◆ **Passage for review**
'''
October – Miles Ferrante

October 2017 growing guide

October is when the year starts to turn, the days are noticeably shorter, the sun is lower in the sky and its colder. Leaves are falling and frost is on its way. October is the right month to sow and plant several crops for next year, but it’s mainly about clearing away and composting the summer harvest, planning and preparing for the next season.

Sow:

  • Broad bean seeds for next year, we have some in the shop if required.
  • Lettuce, winter varieties such as valdor, winter density or all year round in the greenhouse, and when it gets cold put a cloche on them.
  • Radishes, winter variety black Spanish round does well, again, in the greenhouse.
  • Cauliflowers, sow in the greenhouse and plant out in march.
  • Peas, sow a hardy variety under cloches in a warm sheltered spot.

Plant:

  • There are two types, hardneck and softneck. Hardneck has a stronger flavour and is usually larger. Softneck is milder and usually the one found in supermarkets.
'''
Entries drawn from a collection:
'''
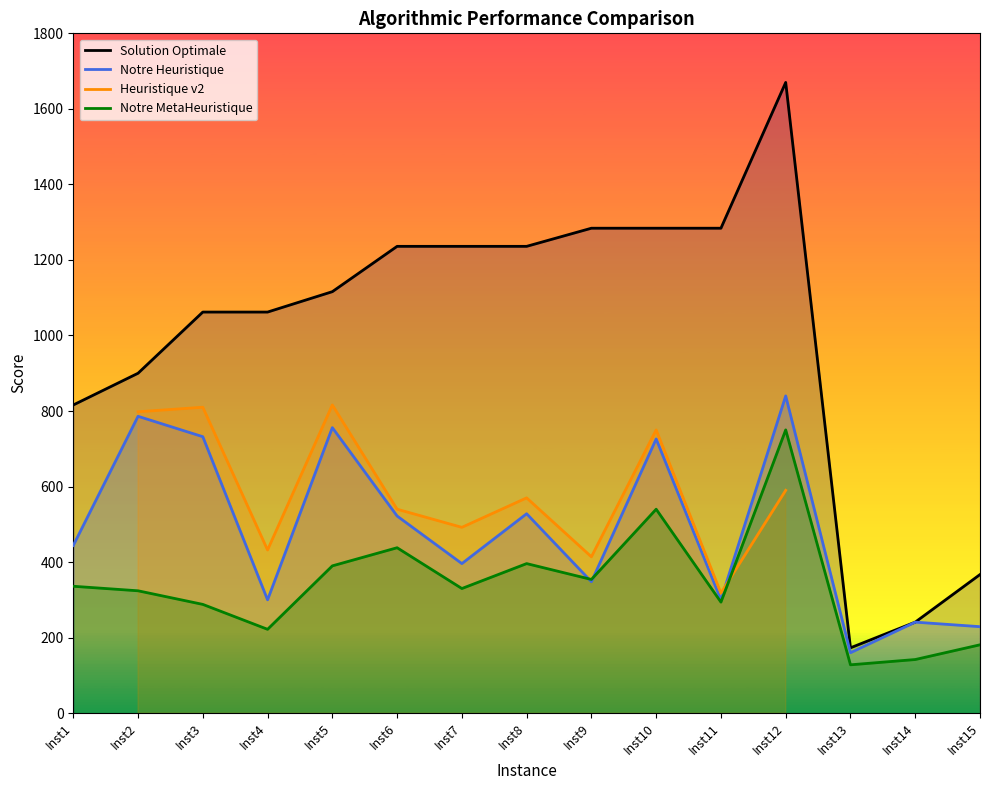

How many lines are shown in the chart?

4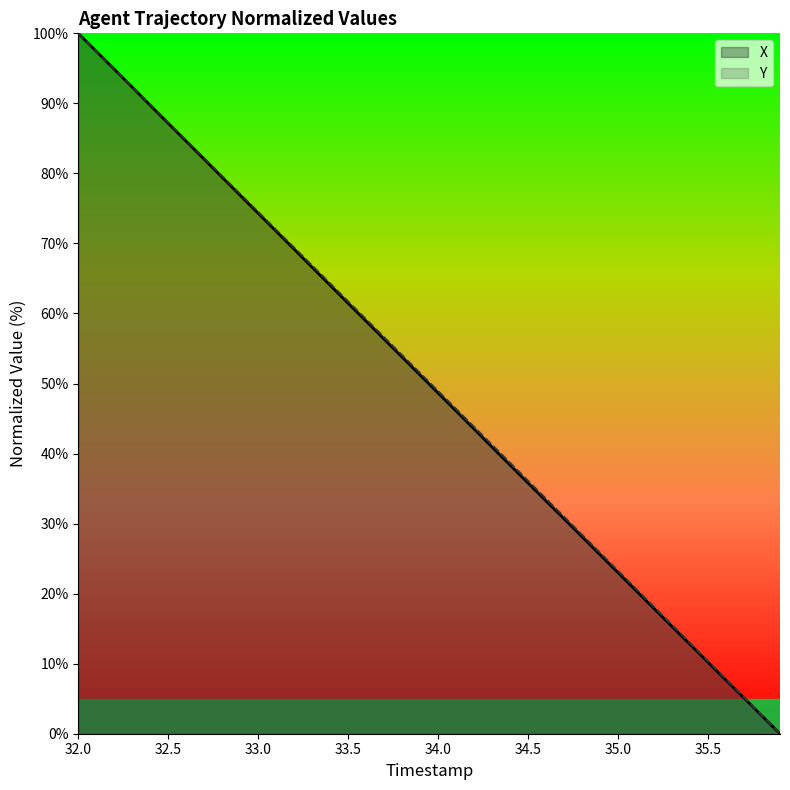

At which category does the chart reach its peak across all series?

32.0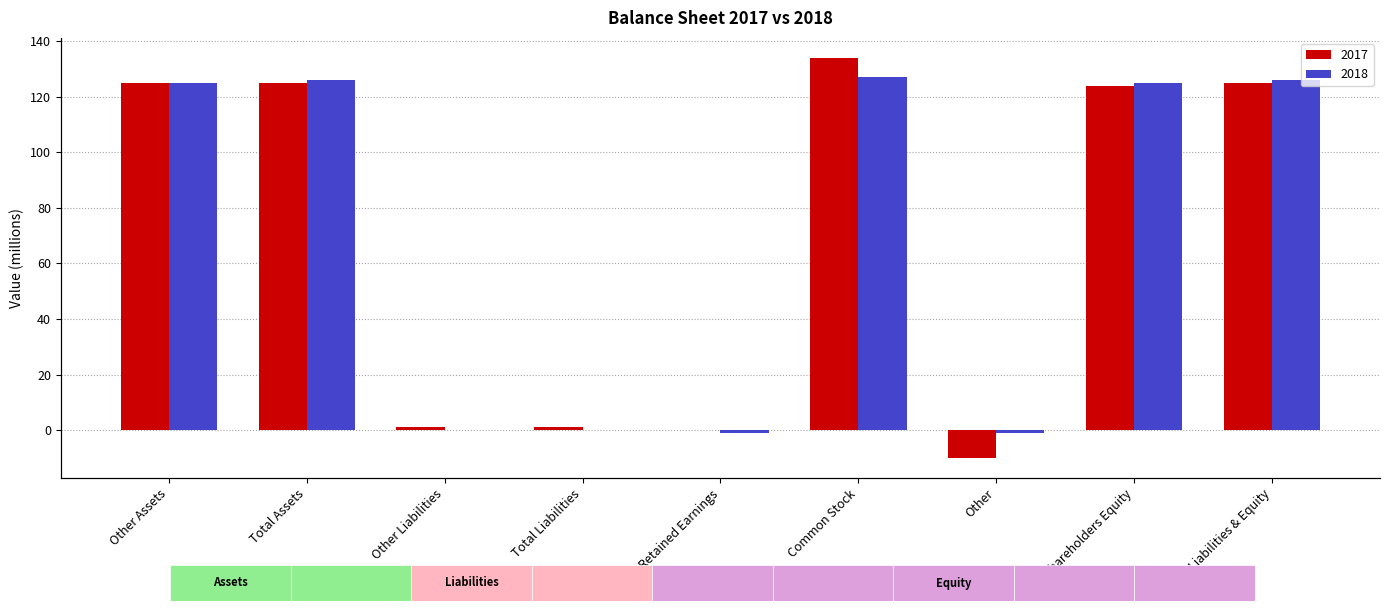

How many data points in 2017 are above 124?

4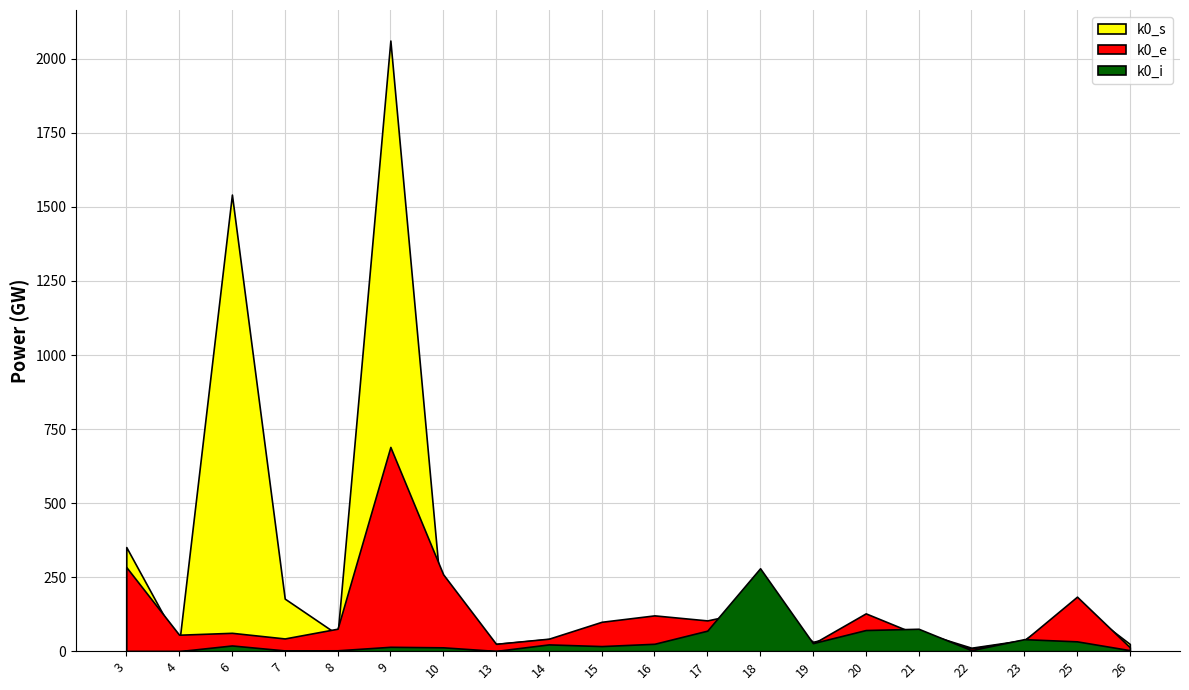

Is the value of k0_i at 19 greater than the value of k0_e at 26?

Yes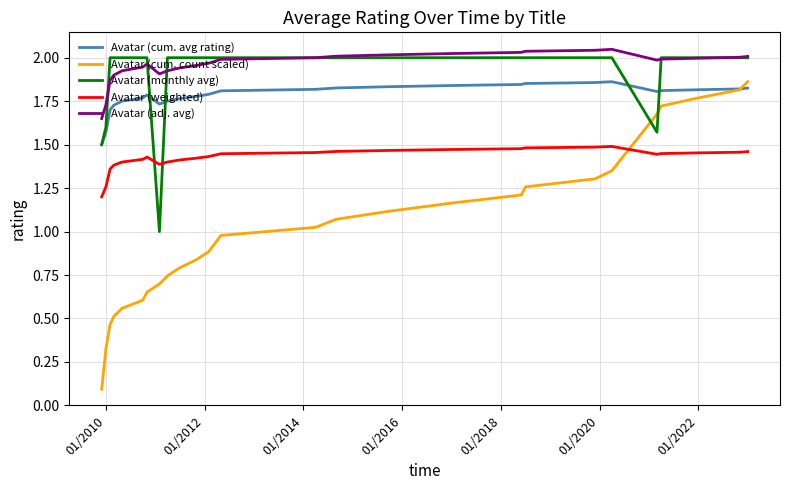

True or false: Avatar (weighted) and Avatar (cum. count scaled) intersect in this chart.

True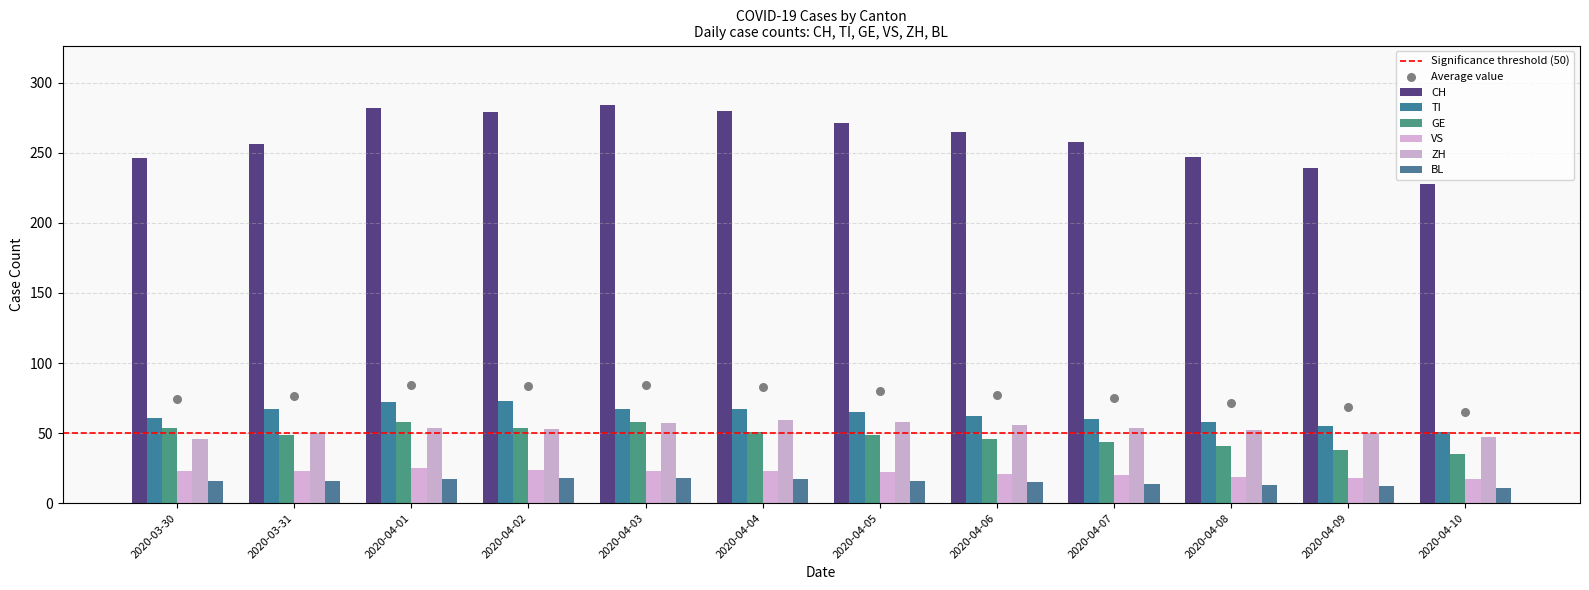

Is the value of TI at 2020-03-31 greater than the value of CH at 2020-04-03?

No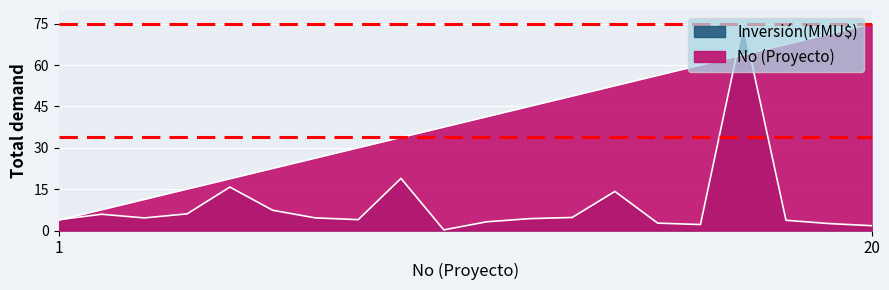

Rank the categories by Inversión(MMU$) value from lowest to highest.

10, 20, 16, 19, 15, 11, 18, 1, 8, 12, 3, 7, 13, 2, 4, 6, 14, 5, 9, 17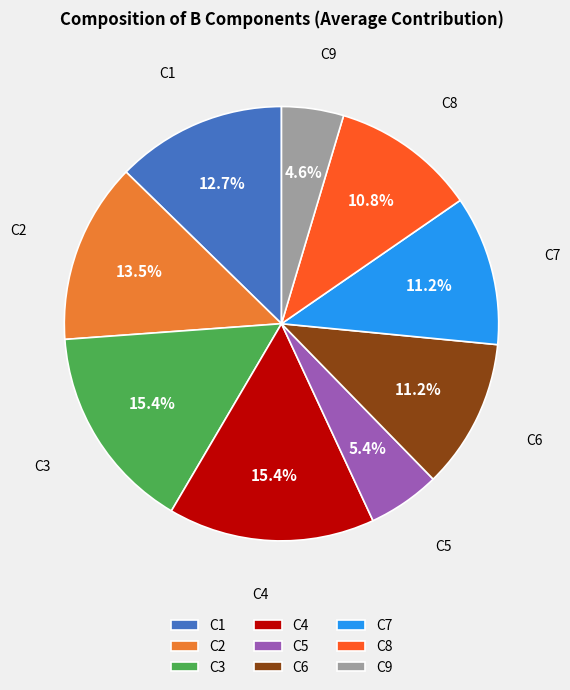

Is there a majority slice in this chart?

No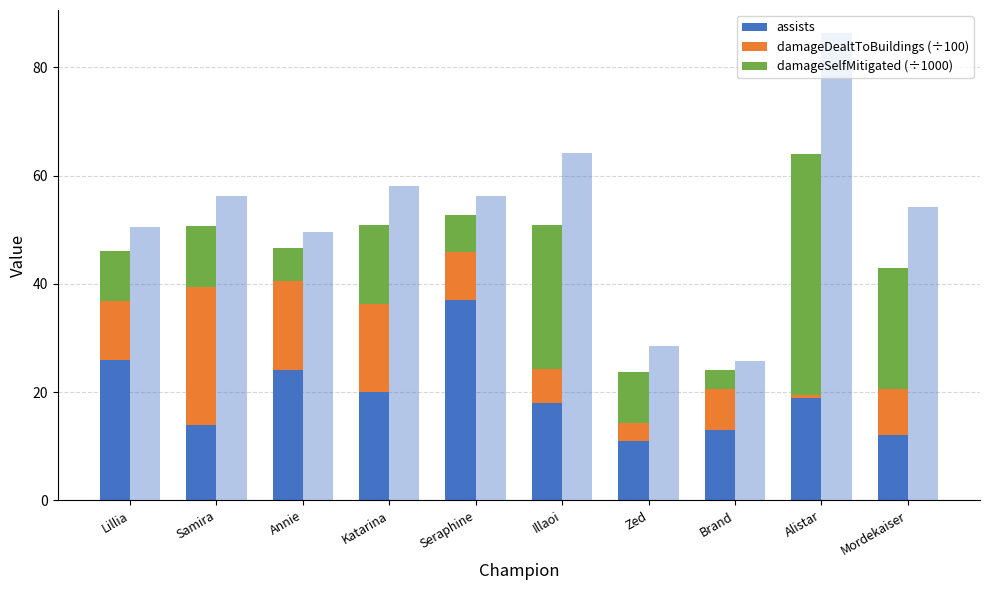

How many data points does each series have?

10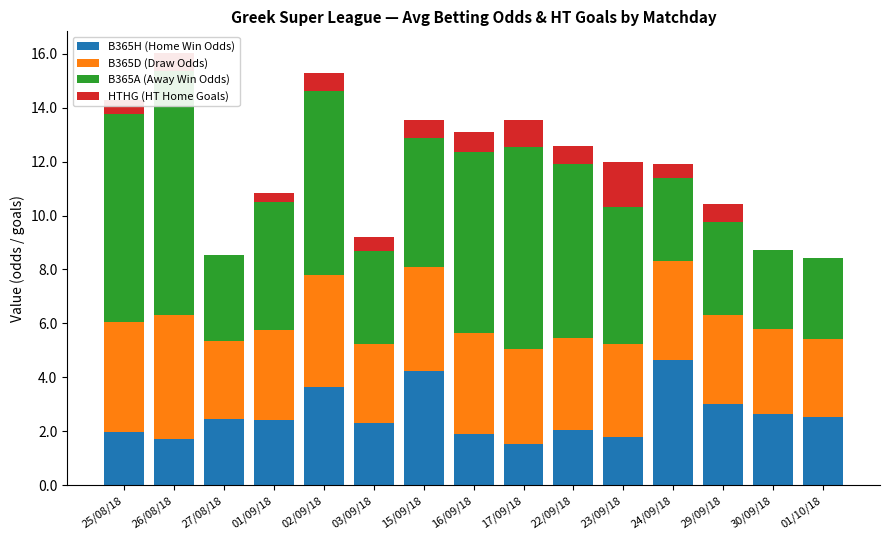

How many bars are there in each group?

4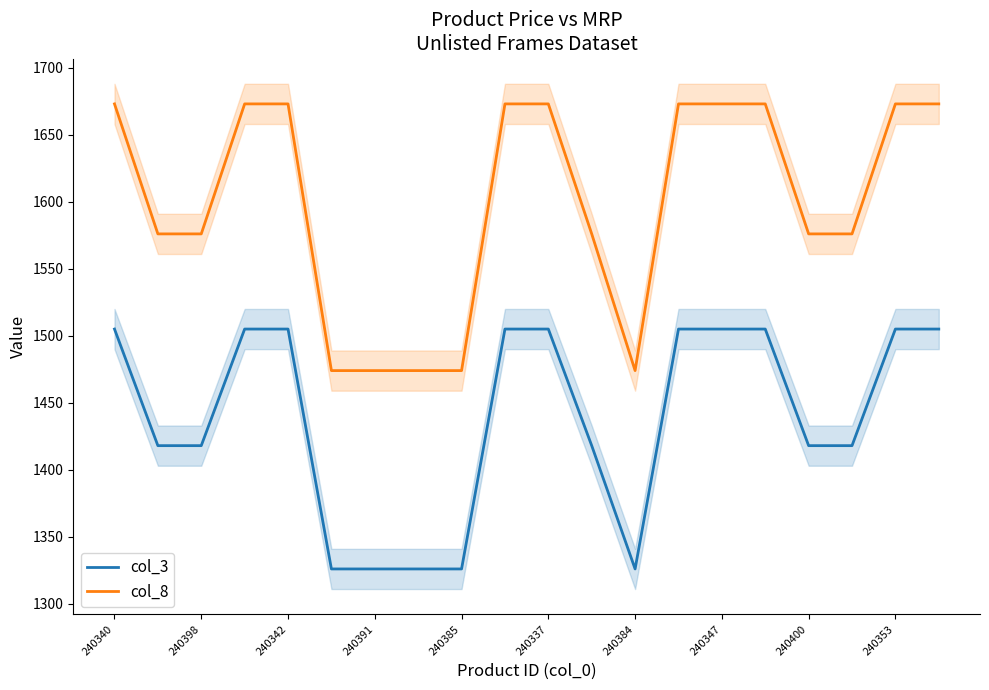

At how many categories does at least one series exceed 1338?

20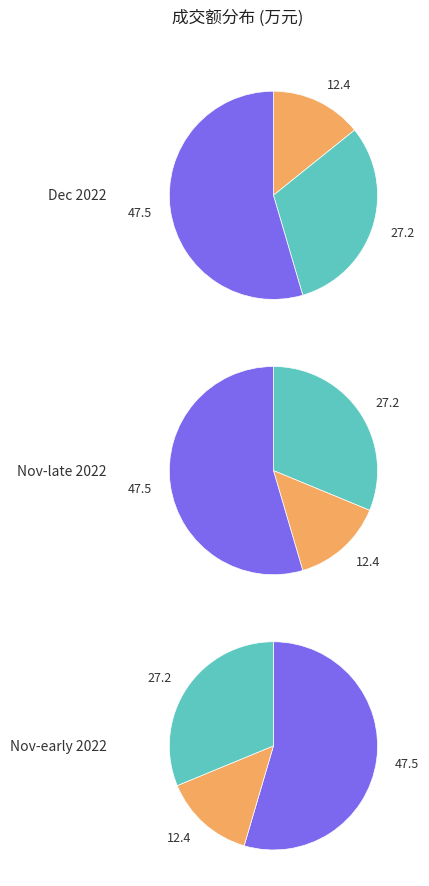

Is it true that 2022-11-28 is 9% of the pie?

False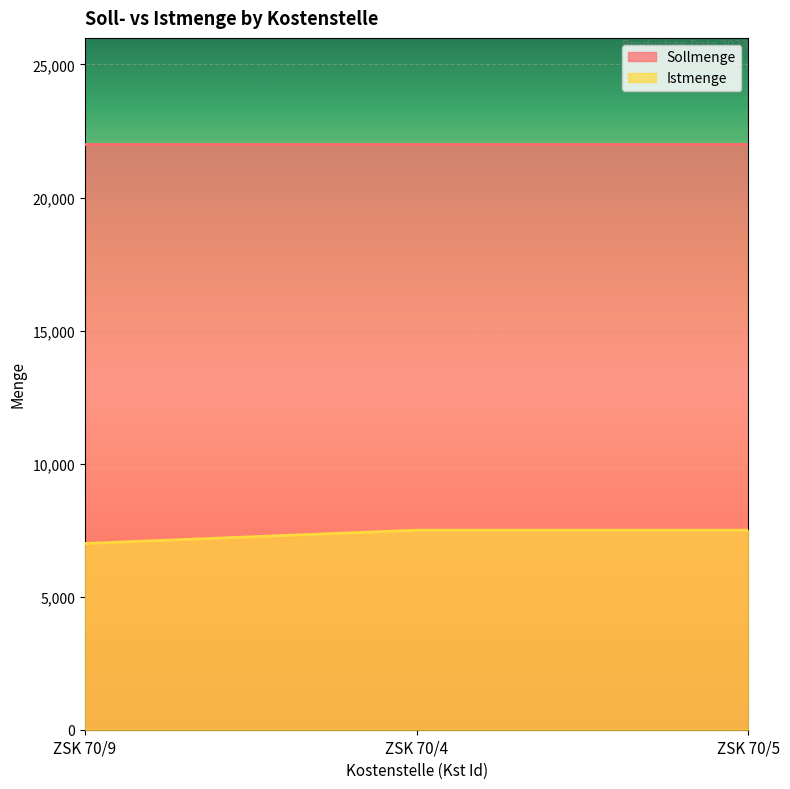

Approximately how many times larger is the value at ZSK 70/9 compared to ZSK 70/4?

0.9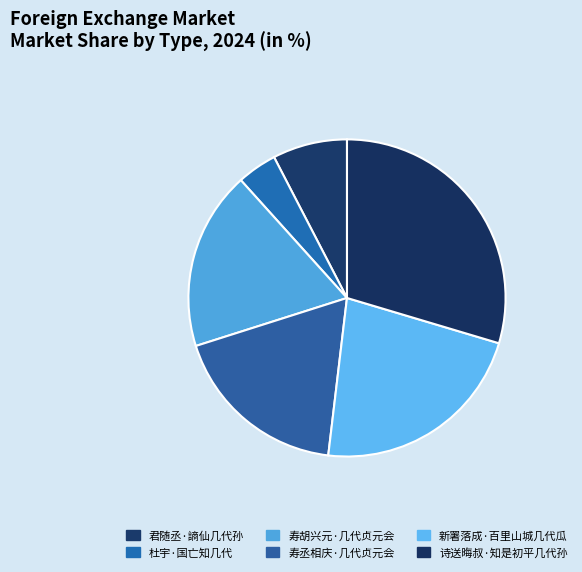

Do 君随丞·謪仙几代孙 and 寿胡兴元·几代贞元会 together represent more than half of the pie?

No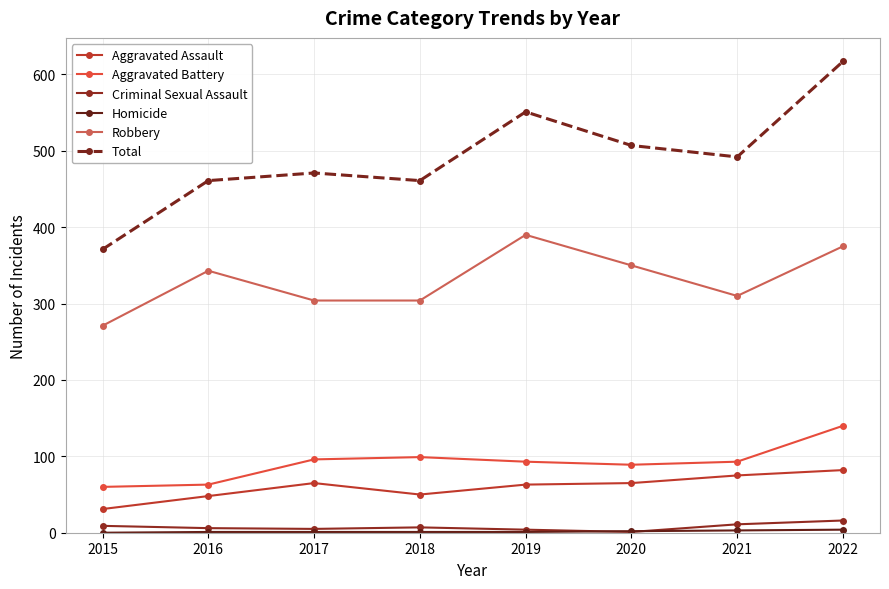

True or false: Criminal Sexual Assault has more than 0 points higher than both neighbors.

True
'''
◆ **The task**
Rewrite everything from "October is when" down to "cloche on them." in the October growing guide above, substituting "Fava bean" for "Broad bean".

◆ **Task result**
October is when the year starts to turn, the days are noticeably shorter, the sun is lower in the sky and its colder. Leaves are falling and frost is on its way. October is the right month to sow and plant several crops for next year, but it’s mainly about clearing away and composting the summer harvest, planning and preparing for the next season.

Sow:

  • Fava bean seeds for next year, we have some in the shop if required.
  • Lettuce, winter varieties such as valdor, winter density or all year round in the greenhouse, and when it gets cold put a cloche on them.